Hello
I have sheets to make to make a soil reservoir, I know the quantity of earth that will be put in front of it, I started with an approximate value of 1.2 tons per m^3.
Here on my example I blocked the bottom of my bent sheet metal in fixed geometry and then I exerted a force distributed on the face where the earth is located...
but I'm not sure of the value used (put pressure? a force?)
Thank you
Hello
In my opinion, this is rather difficult to simulate because earth is not a homogeneous material and it seems difficult to predict its behaviour. If you take clay the earth will hold on its own because of its low "viscuosity" if you take sand then we are a little closer to the behavior of a fluid.
Let's assume that you have the density of the earth and let's assume that it can be assimilated to a "fluid", the force applied to your folded sheet metal is not constant as you defined it here. It's equal to zero at the top of your sheet. It is proportional to the height of the column of earth. The effort increases with depth.
Hello
I would proceed as a fluid as well.
Hello
You have to define a pressure afterwards according to the height of the ground to be remembered, your value will change. Your model is quite close to a hydraulic dam if we consider the fluid to be earth.
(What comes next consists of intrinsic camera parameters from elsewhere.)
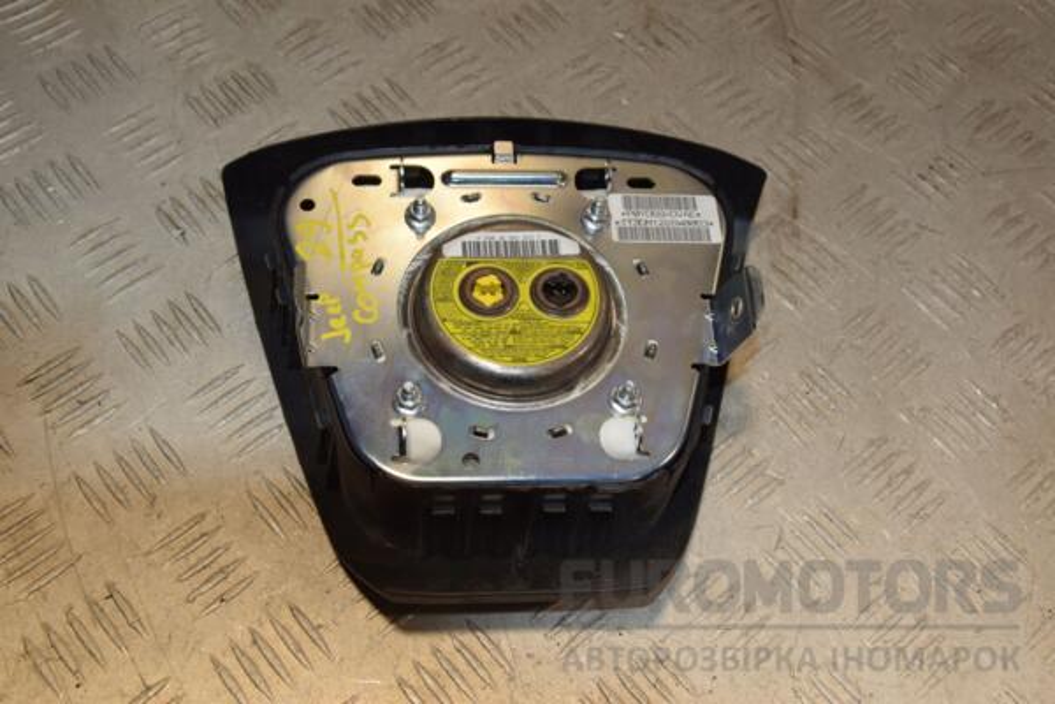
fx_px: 1319
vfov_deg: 29.9
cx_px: 528
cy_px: 352
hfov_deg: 43.6
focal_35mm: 45
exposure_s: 1/200
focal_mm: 30
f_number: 9
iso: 800
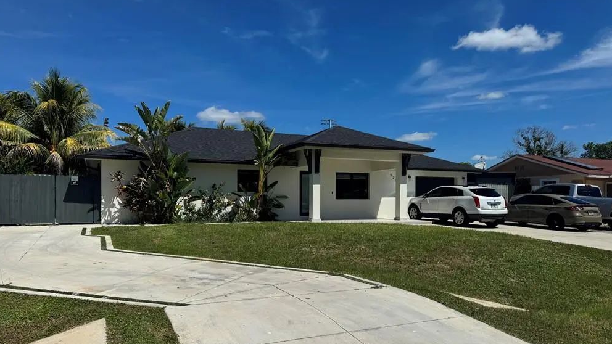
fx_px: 438
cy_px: 200
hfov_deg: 69.9
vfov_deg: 42.8
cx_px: 300
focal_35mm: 27
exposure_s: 1/12346
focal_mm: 6.76
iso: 80
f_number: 1.78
Of course, the earth is not a homogeneous fluid but I invite you to consider it as such. You will also need values such as the density of the earth.
If you have problems calculating the pressure, don't hesitate otherwise you can find this kind of calculation on the internet.
Dimitri
I considered a density of earth at 1250kg/m^3 with a sheet height of 0.5m so I have my pressure which is equal to 6131N/m²
I can't really apply the tutorial that DBZ advised me to fill in solidworks...
What's your width?
I have a length of earth retention of 14.7m
6131 Pa is your pressure at the base of your structure. If you consider that your overpressure you have to integrate it on your surface.
Personally I find an effort according to your width of 1532*width.
Dimitri
So 22,531 N =)
But remember that this effort was obtained by considering the earth as a homogeneous fluid. It is likely that this effort is very over-enorsing.
Dimitri
how do you find 1532 Dimitri?
To calculate that your pressure is 6131 N/m², you did P(z) = density * 9.81 * z
and for z = 0.5 => P(z) = 6131
Now if you integrate P(z) = density * 9.81 * z on the height (from 0 to 0.5) and then on the width (from 0 to 14.7) you have
int (from 0 to width) [ int (from 0 to height) [ density * 9.81 * z] dz ] dl
= width * density*9.81 *(height²/2)
= width * 1532
= 22,531 N
See this link
https://books.google.fr/books?id=O7eWDgAAQBAJ&pg=PA27&lpg=PA27&dq=calculer+une+retenue+de+terre&source=bl&ots=UXnZrJi5Ek&sig=rvCnqHxEdO5vSXE0xBRJh97ZFLc&hl=fr&sa=X&ved=0ahUKEwiz0vW31MDWAhUhCMAKHenWAD44ChDoAQguMAI#v=onepage&q=calculer%20une%20retenue%20de%20terre&f=false
@+
Hello
Have you solved your problem?
Dimitri
yes perfect thank you Dimitri